Trecho do texto:

========================================

Joyce Fernandes - Preta Rara (fotos: Marcos Piffer) |
Marcus Vinicius Batista
* Este é o primeiro de quatro perfis que escrevi para a revista Guaiaó, número 12, com a capa "Aqueles que nos inspiram".
A professora de História Joyce Fernandes, de 31 anos, só percebeu que a voz de Preta Rara ecoava acima de seu controle, em agosto do ano passado, em Salvador. Ela participava de um encontro de estudantes e o show dela só foi anunciado pela organização meia hora antes de entrar de palco.
Três mil pessoas assistiram à apresentação da rapper Preta Rara, nome artístico da professora desde 2011. Ela saiu do palco escoltada por seguranças. "As meninas queriam tocar em mim. Muitas choravam."
Assim como na capital da Bahia, Preta Rara se tornou uma voz importante no ativismo social. Na metade do ano, ela criou a página Eu#Empregada Doméstica, endereço que reúne relatos de empregadas de todo o país.
A página viralizou na Internet e levou Preta Rara ao centro da mídia. Participação em programas da Rede Globo, entrevistas para toda a imprensa nacional, além de veículos americanos e europeus. Da imprensa colombiana à polonesa. No início de novembro, ela falou para 1.200 pessoas na sala São Paulo, na capital paulista, no projeto TEDxBrasil, que reúne personalidades com projetos sociais.
A exposição assustou a rapper que, cinco anos atrás, sofria para cantar de graça em palcos da periferia, num gênero musical ainda dominado por homens. Muitos rappers viam aquela moça como "café com leite", que poderia ocupar uns minutos no final da apresentação. Cachê mesmo, só fora de Santos.

========================================

Objetivo do exercício:
Reescreva o trecho do perfil de Joyce Fernandes de "A professora de História" até "entrar de palco.", inclusive, e substitua "História" por "Geografia".

Dados registrados:

========================================

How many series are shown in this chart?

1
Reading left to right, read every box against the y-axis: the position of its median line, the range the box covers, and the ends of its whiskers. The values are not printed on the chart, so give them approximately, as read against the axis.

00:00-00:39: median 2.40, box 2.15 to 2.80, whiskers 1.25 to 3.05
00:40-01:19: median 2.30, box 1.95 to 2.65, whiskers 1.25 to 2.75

========================================

Resultado do exercício:
A professora de Geografia Joyce Fernandes, de 31 anos, só percebeu que a voz de Preta Rara ecoava acima de seu controle, em agosto do ano passado, em Salvador. Ela participava de um encontro de estudantes e o show dela só foi anunciado pela organização meia hora antes de entrar de palco.